Marine researchers in the Mediterranean are lamenting the arrival of the blue crab, which was first spotted in the Ebro Delta region in 2012. Nearly seven years later, it's become an invasive species.

“It devours everything, and the catch of local crabs and cockles has fallen as a result,” Joan Balagué, head of the fisherman’s association in Sant Carles de la Ràpita on the Ebro Delta, told The Guardian.

Specialists at the Marine Research Centre at the University of Alicante said they suspect the blue crab arrived in Spain via the ballast tanks of commercial ships. When those tanks are discharged of water at their destinations, they often carry foreign species into new territories.

The Mediterranean has proven to be fertile ground for the blue crab, which thrives in environments with accessible fresh and salt water. The females can produce up to two million eggs per brood.

With few predators on the Spanish coast, the crabs have taken over the area in recent years, feasting on prawn and other mollusks as they continue to proliferate. The essentially have become the only catch as local crabs and cockles become depleted.

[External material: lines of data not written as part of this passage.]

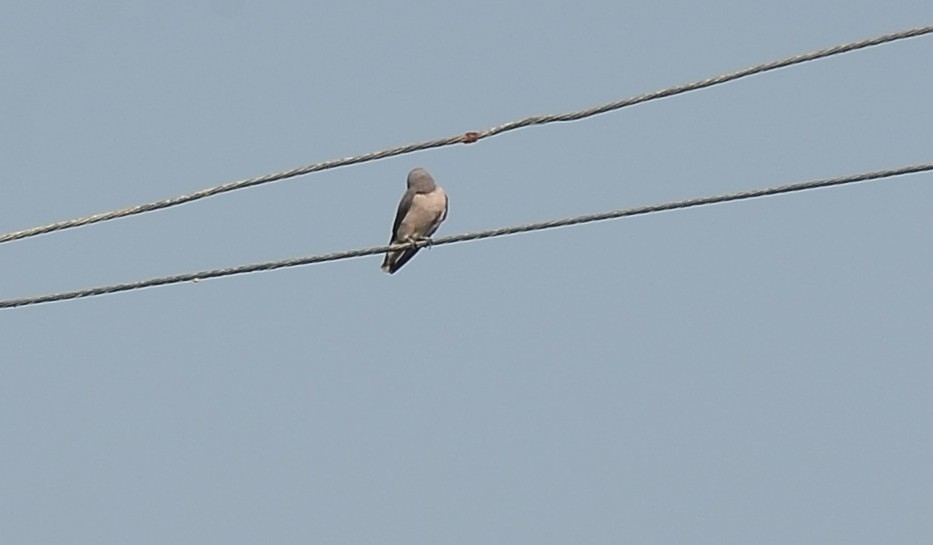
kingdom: Animalia
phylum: Chordata
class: Aves
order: Passeriformes
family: Artamidae
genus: Artamus
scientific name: Artamus fuscus
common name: Ashy woodswallow
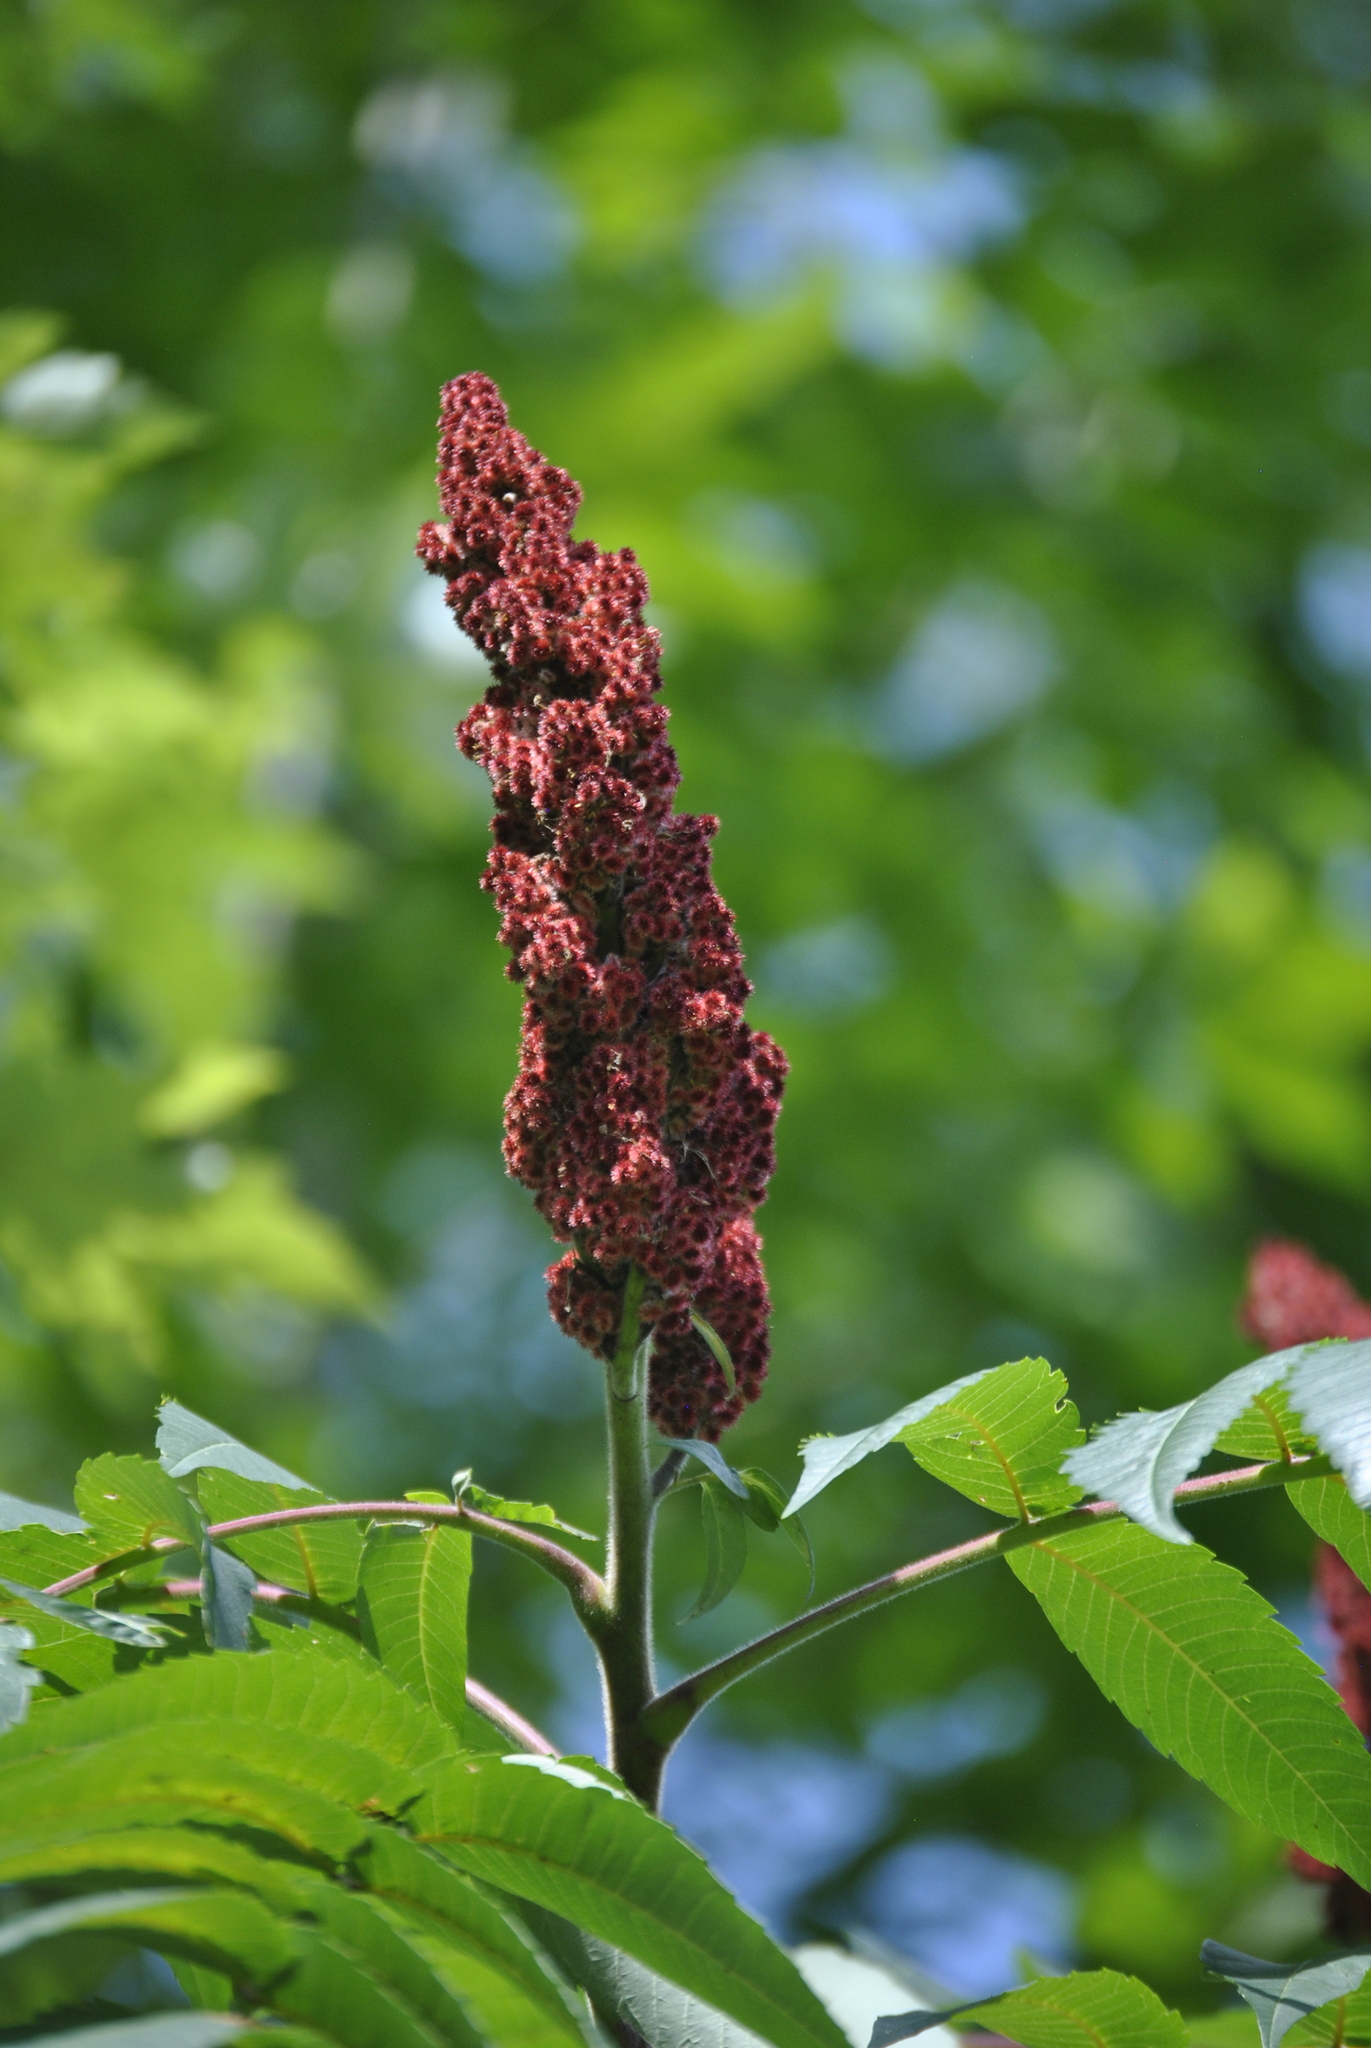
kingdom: Plantae
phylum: Tracheophyta
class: Magnoliopsida
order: Sapindales
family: Anacardiaceae
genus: Rhus
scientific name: Rhus typhina
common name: Staghorn sumac
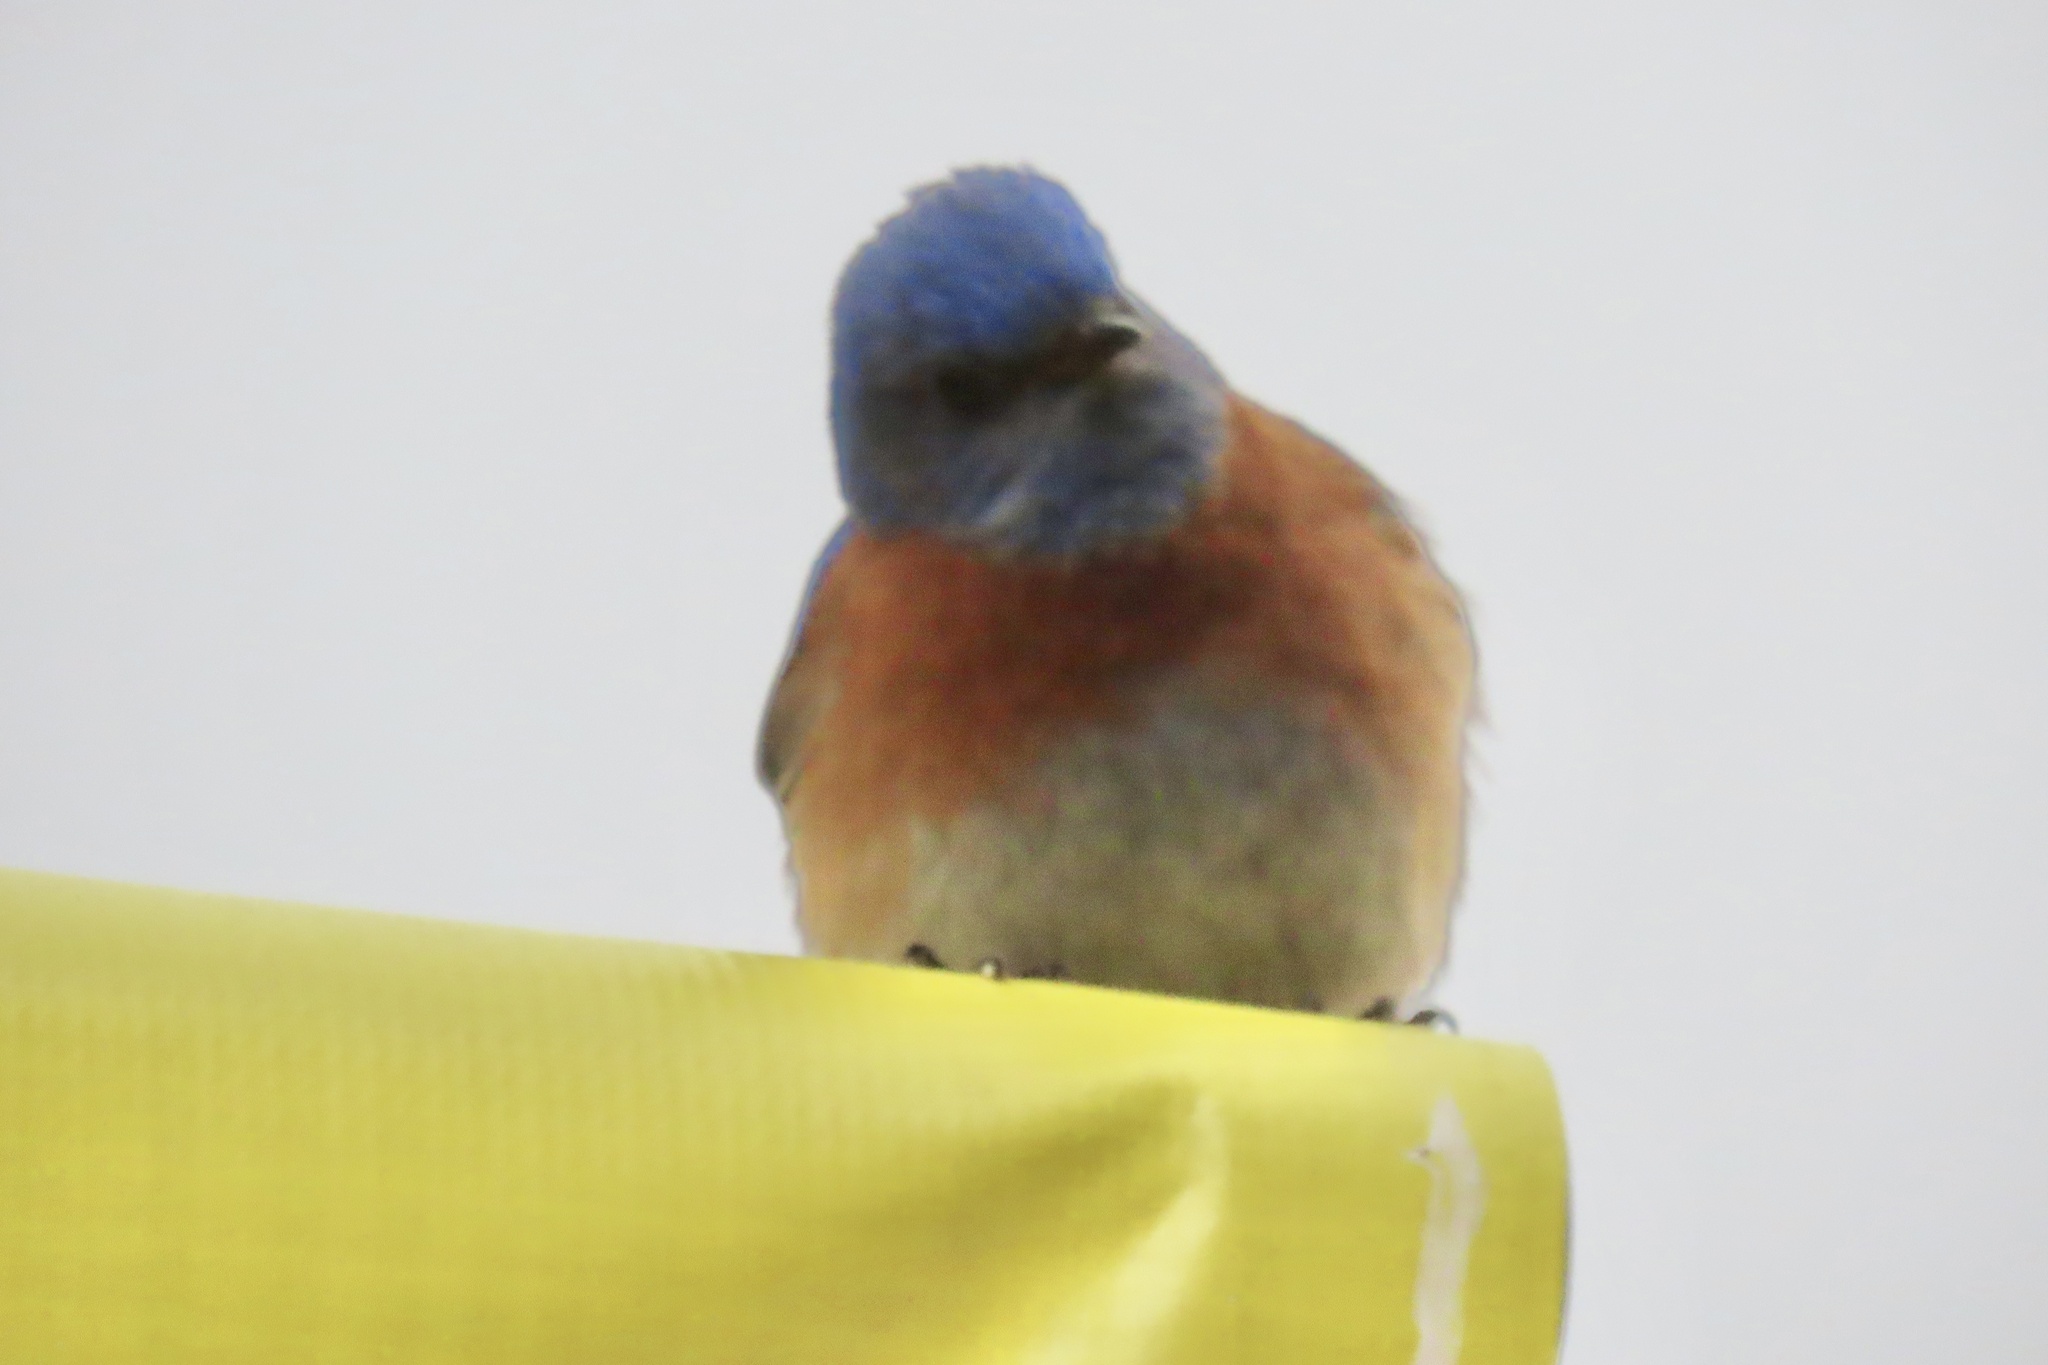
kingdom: Animalia
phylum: Chordata
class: Aves
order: Passeriformes
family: Turdidae
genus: Sialia
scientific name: Sialia mexicana
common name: Western bluebird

Wildlife management experts in the area don't believe eradication of the blue crab is going to be feasible. Most likely, they'll become a primary catch and a staple of the regional diet in the Ebro Delta.

Ironically, just as the Mediterranean coasts in Spain and Tunisia have a had a blue crab boom, the Chesapeake Bay has been waging a campaign to revive the popular crustacean. Crabbers there have produced reduced harvests since the turn of the century.